It currently supports version 1.0.0 of the TOML specification.

Table of Contents

  1. Installation
  2. Usage
    1. Loading TOML
    2. Parsing TOML
    3. Decoding TOML
    4. Encoding TOML
  3. Data Structure
    1. Table and Inline Table
    2. Array and Array of Tables
    3. String
    4. Integer
    5. Float
    6. Boolean
    7. Offset Date-Time
    8. Local Date-Time
    9. Local Date
    10. Local Time
  4. Testing
  5. License

Installation

To get started add toml as a dependency to your pubspec.yaml and run the dart pub get or flutter pub get command.

dependencies:
  toml: "^0.11.0"

Usage

The toml.dart package can be used for loading, decoding and encoding TOML documents. To get started, just add the following import.

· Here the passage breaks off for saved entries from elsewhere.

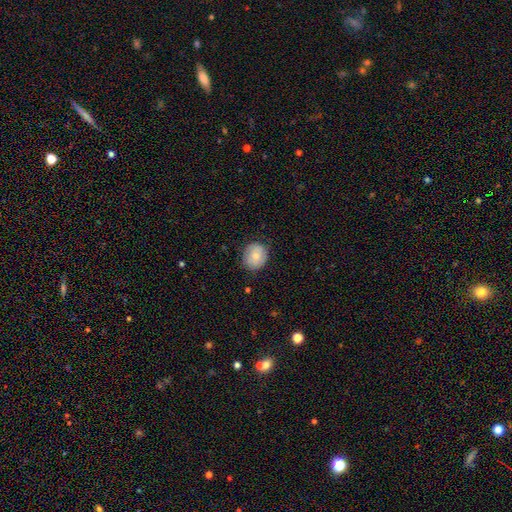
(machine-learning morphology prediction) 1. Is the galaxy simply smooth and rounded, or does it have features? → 74% smooth, 18% featured or disk, 8% star or artifact.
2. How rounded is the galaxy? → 75% round, 24% in between, 1% cigar-shaped.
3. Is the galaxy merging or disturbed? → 78% none, 17% minor disturbance, 3% major disturbance, 1% merger.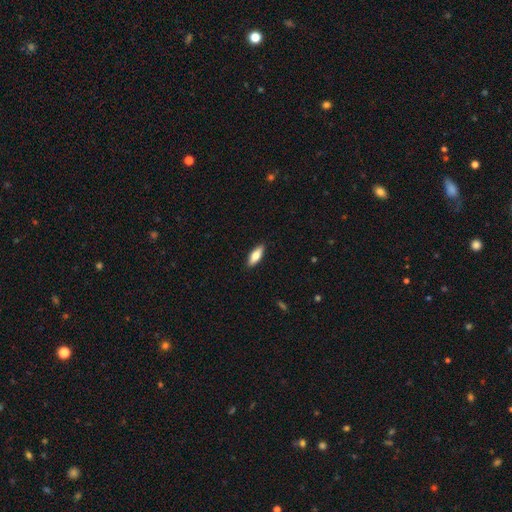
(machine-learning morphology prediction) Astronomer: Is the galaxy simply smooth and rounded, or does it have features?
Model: smooth — 72%.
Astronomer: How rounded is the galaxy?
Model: in between — 68%.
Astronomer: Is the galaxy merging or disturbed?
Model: none — 90%.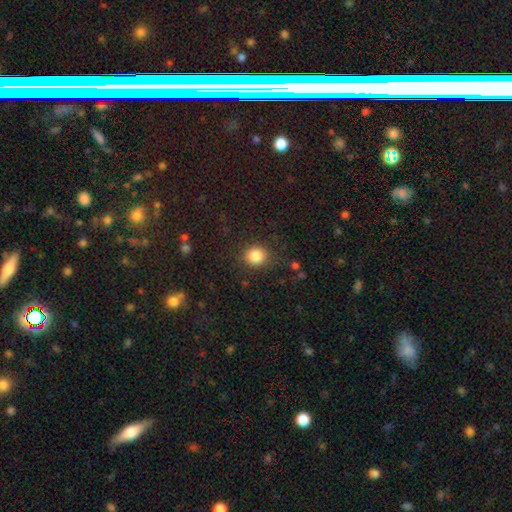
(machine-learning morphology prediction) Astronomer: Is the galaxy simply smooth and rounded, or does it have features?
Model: smooth — 85%.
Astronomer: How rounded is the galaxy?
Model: round — 85%.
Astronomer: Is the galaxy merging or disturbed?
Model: none — 86%.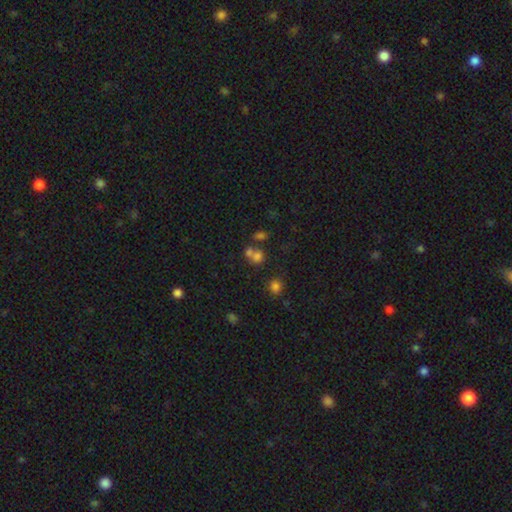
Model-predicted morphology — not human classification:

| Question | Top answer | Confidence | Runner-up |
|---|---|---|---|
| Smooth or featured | smooth | 66% | star or artifact (20%) |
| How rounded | round | 68% | in between (31%) |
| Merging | merger | 52% | none (35%) |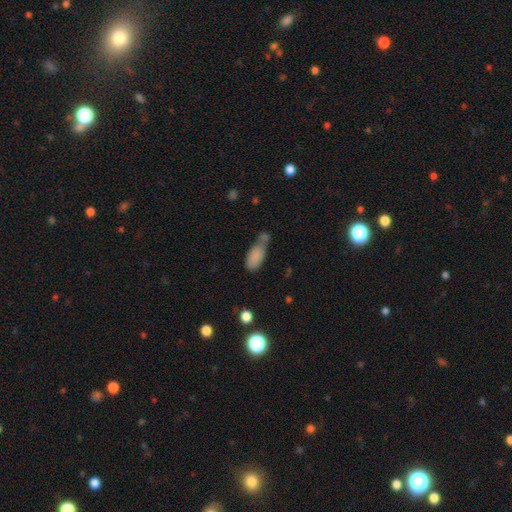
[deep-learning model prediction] A smooth galaxy with no disk features (82%) that is in between round and cigar-shaped (87%). Merging: none (34%, tied with merger).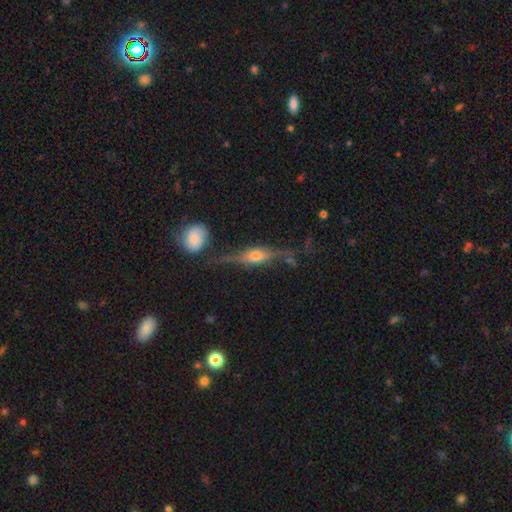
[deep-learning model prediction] Smooth or featured?
  - featured or disk: 77% *
  - smooth: 15%
  - star or artifact: 7%
Edge-on disk?
  - yes: 93% *
  - no: 7%
Edge-on bulge?
  - rounded: 91% *
  - boxy: 7%
  - none: 3%
Merging?
  - none: 69% *
  - minor disturbance: 17%
  - major disturbance: 8%
  - merger: 6%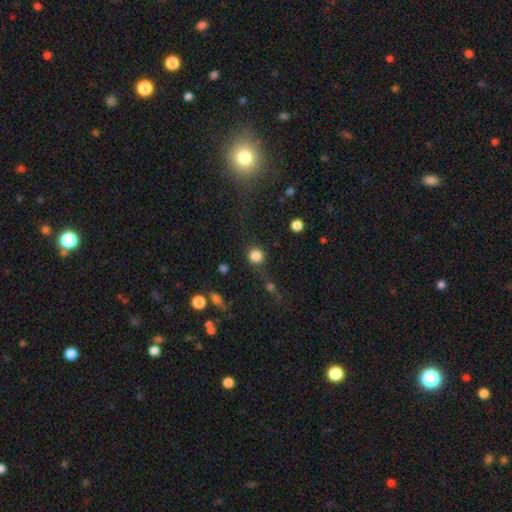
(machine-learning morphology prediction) type=smooth (83%); roundness=round (91%); merging=none (75%).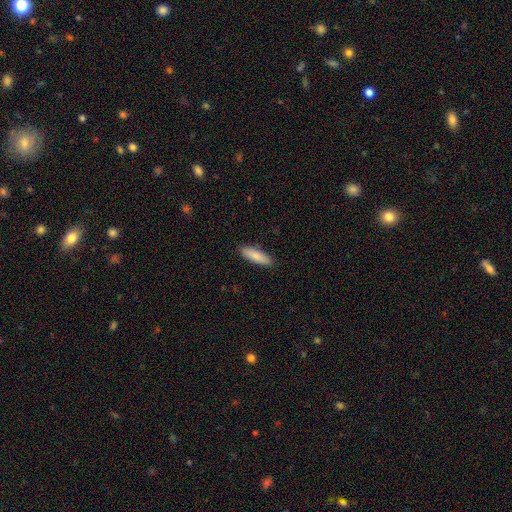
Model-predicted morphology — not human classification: smooth 87%, featured or disk 8%, star or artifact 5%. Down the decision tree: how rounded — cigar-shaped (59%); merging — none (89%).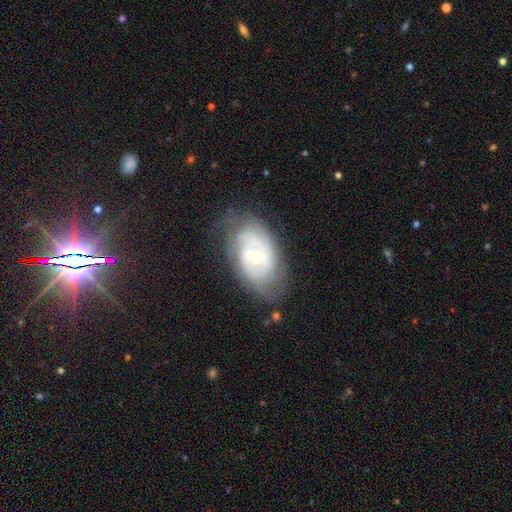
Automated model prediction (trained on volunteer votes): This appears to be a featured or disk galaxy (79%) with no bar (63%), tight (65%) spiral arms (87%) and a small central bulge (51%). Merging: none (65%).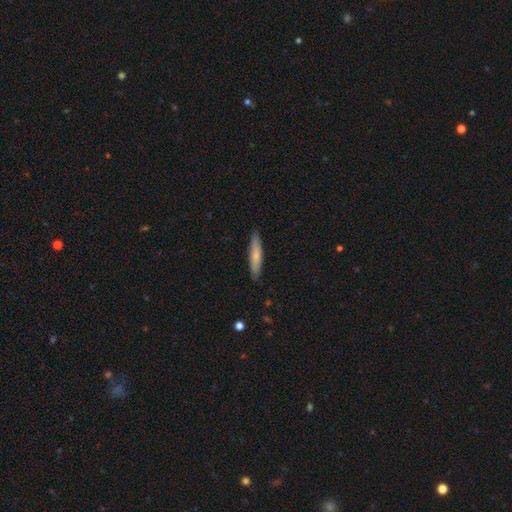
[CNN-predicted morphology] Smooth or featured? smooth (70%)
How rounded? cigar-shaped (88%)
Merging? none (89%)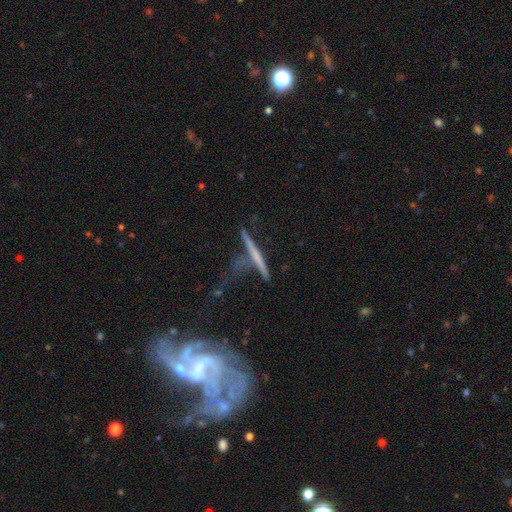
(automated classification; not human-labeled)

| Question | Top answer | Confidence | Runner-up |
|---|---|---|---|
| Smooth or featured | featured or disk | 58% | smooth (32%) |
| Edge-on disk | yes | 93% | no (7%) |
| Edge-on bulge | none | 68% | rounded (23%) |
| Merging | none | 61% | minor disturbance (18%) |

import 'package:toml/toml.dart';

The subsequent sections describe how to use the library in more detail. Additional examples can be found in the ./example directory.

Loading TOML

In order to load a TOML document, invoke the static TomlDocument.load method and pass the name of the configuration file to load. The method returns a Future of the loaded TomlDocument.

void main() async {
  var document = await TomlDocument.load('config.toml');
  // ...
}

When the code is running in the browser, HTTP is used to fetch the configuration file. When the code is running on the Dart VM or natively, the file is loaded from the local file system.

If the loaded TOML file contains a syntax error, a TomlParserException is thrown.

Full examples for loading a configuration file via HTTP and from a file can be found in ./example/http_config_loader and ./example/filesystem_config_loader, respectively.

Parsing TOML

Sometimes the two default mechanisms for loading TOML documents with TomlDocument.load are not sufficient. In those cases, you can simply load the contents of the configuration file yourself and parse them as a TOML document manually using the static TomlDocument.parse function.

void main() {
  var contents = '...';
  var document = TomlDocument.parse(contents);
  // ...
}

If the loaded TOML file contains a syntax error, a TomlParserException is thrown.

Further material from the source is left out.